Chris McGreal writes: Here are a few questions you won’t hear asked of the parade of Israeli officials crossing US television screens during the current crisis in Gaza:
What would you do if a foreign country was occupying your land?
What does it mean that Israeli cabinet ministers deny Palestine’s right to exist?
What should we make of a prime minister, Binyamin Netanyahu, who as opposition leader in the 1990s was found addressing rallies under a banner reading “Death to Arabs”?These are contentious questions, to be sure, and with complicated answers. But they are relevant to understanding of the Israeli-Palestinian conflict today. They also parallel the issues routinely raised by American journalists with Palestinian officials, pressing to consider how the US would react if it were under rocket fire from Mexico, to explain why Hamas won’t recognise Israel and to repudiate Palestinian anti-Semitism.

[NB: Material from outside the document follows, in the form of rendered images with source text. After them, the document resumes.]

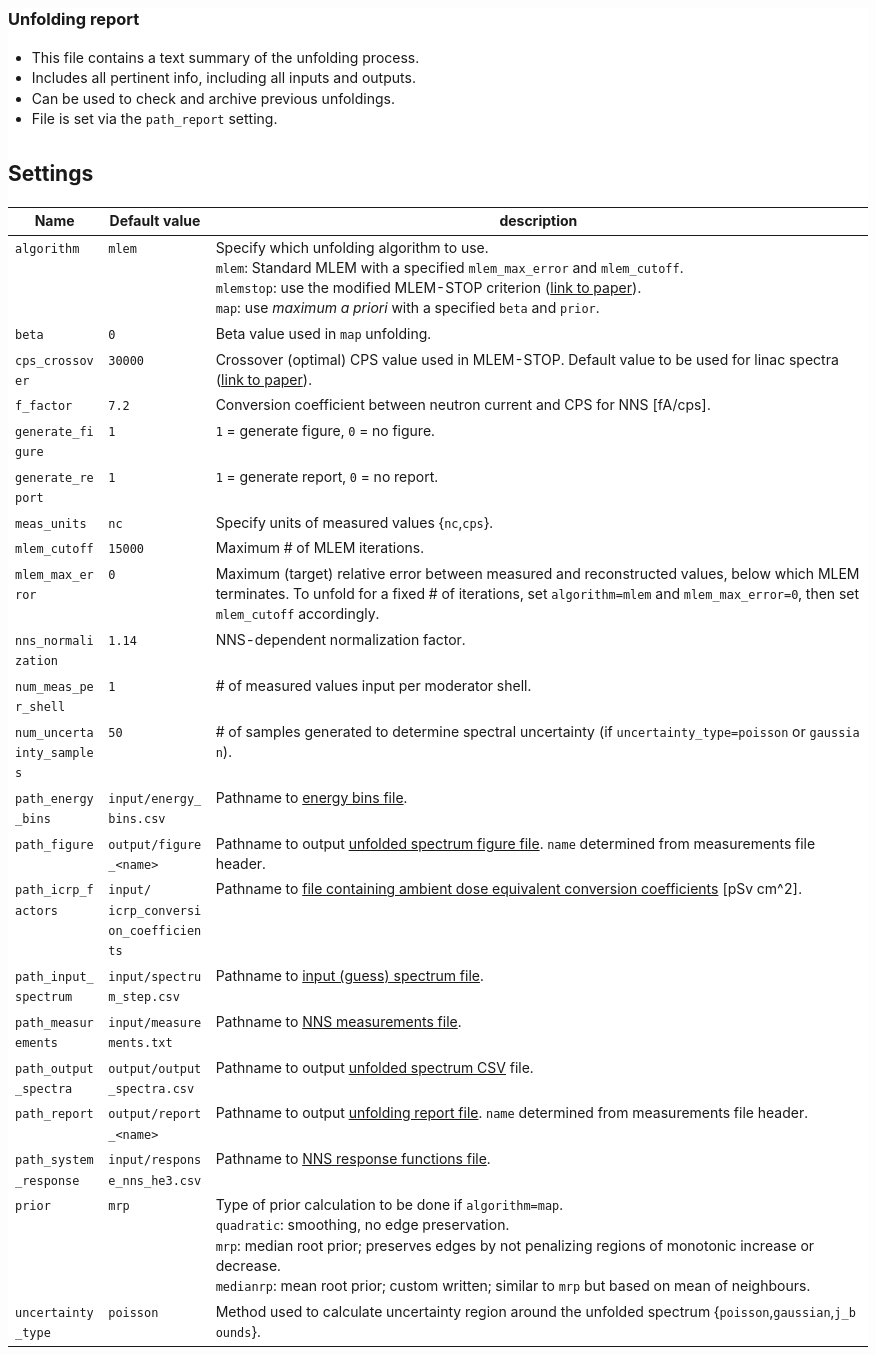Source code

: ### Unfolding report
* This file contains a text summary of the unfolding process.
* Includes all pertinent info, including all inputs and outputs.
* Can be used to check and archive previous unfoldings.
* File is set via the `path_report` setting.

## Settings

| Name | Default value | description |
| ---- | ------------- | ----------- |
| `algorithm` | `mlem` | Specify which unfolding algorithm to use.<br>`mlem`: Standard MLEM with a specified  `mlem_max_error` and `mlem_cutoff`.<br>`mlemstop`: use the modified MLEM-STOP criterion ([link to paper](https://doi.org/10.1016/j.nima.2020.163400)).<br>`map`: use *maximum a priori* with a specified `beta` and `prior`. |
| `beta` | `0` | Beta value used in `map` unfolding. |
| `cps_crossover` | `30000` | Crossover (optimal) CPS value used in MLEM-STOP. Default value to be used for linac spectra ([link to paper](https://doi.org/10.1016/j.nima.2020.163400)). |
| `f_factor` | `7.2` | Conversion coefficient between neutron current and CPS for NNS [fA/cps]. |
| `generate_figure` | `1` | `1` = generate figure, `0` = no figure. |
| `generate_report` | `1` | `1` = generate report, `0` = no report. |
| `meas_units` | `nc` |  Specify units of measured values {`nc`,`cps`}. |
| `mlem_cutoff` | `15000` | Maximum # of MLEM iterations. |
| `mlem_max_error` | `0` | Maximum (target) relative error between measured and reconstructed values, below which MLEM terminates. To unfold for a fixed # of iterations, set `algorithm=mlem` and `mlem_max_error=0`, then set `mlem_cutoff` accordingly. |
| `nns_normalization` | `1.14` | NNS-dependent normalization factor. |
| `num_meas_per_shell` | `1` | # of measured values input per moderator shell. |
| `num_uncertainty_samples` | `50` | # of samples generated to determine spectral uncertainty (if `uncertainty_type=poisson` or `gaussian`). |
| `path_energy_bins` | `input/energy_bins.csv` | Pathname to [energy bins file](#energy-bins). |
| `path_figure` | `output/figure_<name>` | Pathname to output [unfolded spectrum figure file](#unfolded-spectrum-figure). `name` determined from measurements file header. |
| `path_icrp_factors` | `input/`<br>`icrp_conversion_coefficients` | Pathname to [file containing ambient dose equivalent conversion coefficients](#ambient-dose-equivalent-conversion-factors) [pSv cm^2]. |
| `path_input_spectrum` | `input/spectrum_step.csv` | Pathname to [input (guess) spectrum file](#guess-spectrum). |
| `path_measurements` | `input/measurements.txt` | Pathname to [NNS measurements file](#measurements-file). |
| `path_output_spectra` | `output/output_spectra.csv` | Pathname to output [unfolded spectrum CSV](#unfolded-spectrum-csv-file) file. |
| `path_report` | `output/report_<name>` | Pathname to output [unfolding report file](#unfolding-report). `name` determined from measurements file header. |
| `path_system_response` | `input/response_nns_he3.csv` | Pathname to [NNS response functions file](#nns-response-functions). |
| `prior` | `mrp` | Type of prior calculation to be done if `algorithm=map`.<br>`quadratic`: smoothing, no edge preservation.<br>`mrp`: median root prior; preserves edges by not penalizing regions of monotonic increase or decrease.<br>`medianrp`: mean root prior; custom written; similar to `mrp` but based on mean of neighbours. |
| `uncertainty_type` | `poisson` | Method used to calculate uncertainty region around the unfolded spectrum {`poisson`,`gaussian`,`j_bounds`}. |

But it’s a feature of much mainstream journalism in the US, not just an issue of coverage during the last three weeks of the Gaza crisis, that while one set of questions gets asked all the time, the other is heard hardly at all.
In years of reporting from and about Israel, I’ve followed the frequently robust debate in its press about whether Netanyahu really wants a peace deal, about the growing power of right-wing members inside the Israeli cabinet opposed to a Palestinian state, about the creeping air of permanence to the occupation.

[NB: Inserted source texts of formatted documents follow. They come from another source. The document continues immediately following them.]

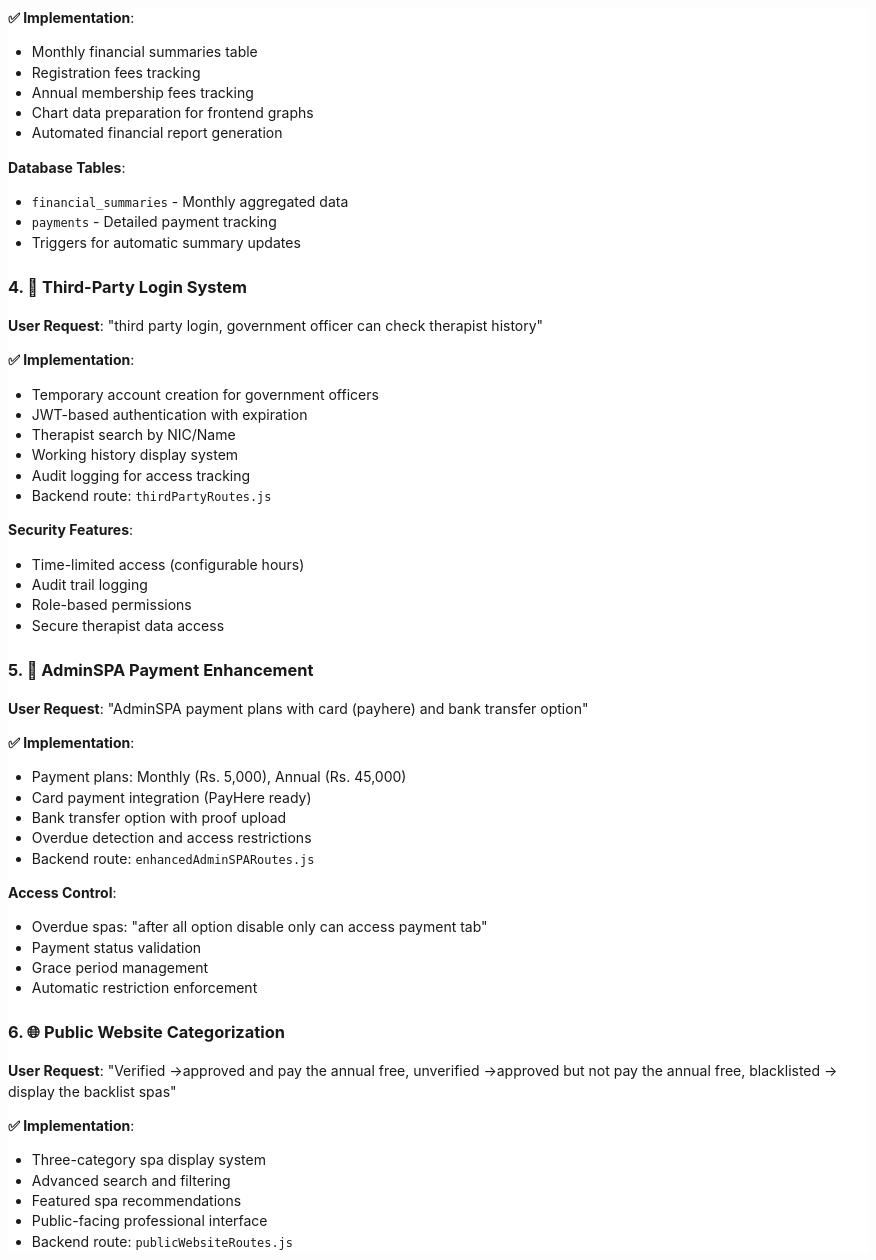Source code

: **✅ Implementation**:
- Monthly financial summaries table
- Registration fees tracking
- Annual membership fees tracking
- Chart data preparation for frontend graphs
- Automated financial report generation

**Database Tables**:
- `financial_summaries` - Monthly aggregated data
- `payments` - Detailed payment tracking
- Triggers for automatic summary updates

### 4. 👮 Third-Party Login System
**User Request**: "third party login, government officer can check therapist history"

**✅ Implementation**:
- Temporary account creation for government officers
- JWT-based authentication with expiration
- Therapist search by NIC/Name
- Working history display system
- Audit logging for access tracking
- Backend route: `thirdPartyRoutes.js`

**Security Features**:
- Time-limited access (configurable hours)
- Audit trail logging
- Role-based permissions
- Secure therapist data access

### 5. 🏢 AdminSPA Payment Enhancement
**User Request**: "AdminSPA payment plans with card (payhere) and bank transfer option"

**✅ Implementation**:
- Payment plans: Monthly (Rs. 5,000), Annual (Rs. 45,000)
- Card payment integration (PayHere ready)
- Bank transfer option with proof upload
- Overdue detection and access restrictions
- Backend route: `enhancedAdminSPARoutes.js`

**Access Control**:
- Overdue spas: "after all option disable only can access payment tab"
- Payment status validation
- Grace period management
- Automatic restriction enforcement

### 6. 🌐 Public Website Categorization
**User Request**: "Verified →approved and pay the annual free, unverified →approved but not pay the annual free, blacklisted → display the backlist spas"

**✅ Implementation**:
- Three-category spa display system
- Advanced search and filtering
- Featured spa recommendations
- Public-facing professional interface
- Backend route: `publicWebsiteRoutes.js`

So it has been all the more striking to discover a far narrower discourse in Washington and the notoriously pro-Israel mainstream media in the US at a time when difficult questions are more important than ever. John Kerry, the US secretary of state, and a crop of foreign leaders have ratcheted up warnings that the door for the two-state solution is closing, in no small part because of Israel’s actions. But still the difficult questions go unasked. [Continue reading…]
I find his basic premise that predominately pro-Israel coverage is something new to be incorrect. I believe the coverage has always been dominated by pro-Israel news but now it’s actually provided a little more coverage from the Palestinian perspective. Most likely due to the influence of news on the internet. The zionist propaganda can no longer withstand the scrutiny with more accurate and honest reporting originating from non-corporate media. In the past there was no Rula Jebreal or Ayman Mohyeldin even though both were initially silenced. David Gregory treated Netanyahoo like a king (King of the Jews?) and even stated, I think he issued a correction, that Netanyahoo was the leader of the Jewish people.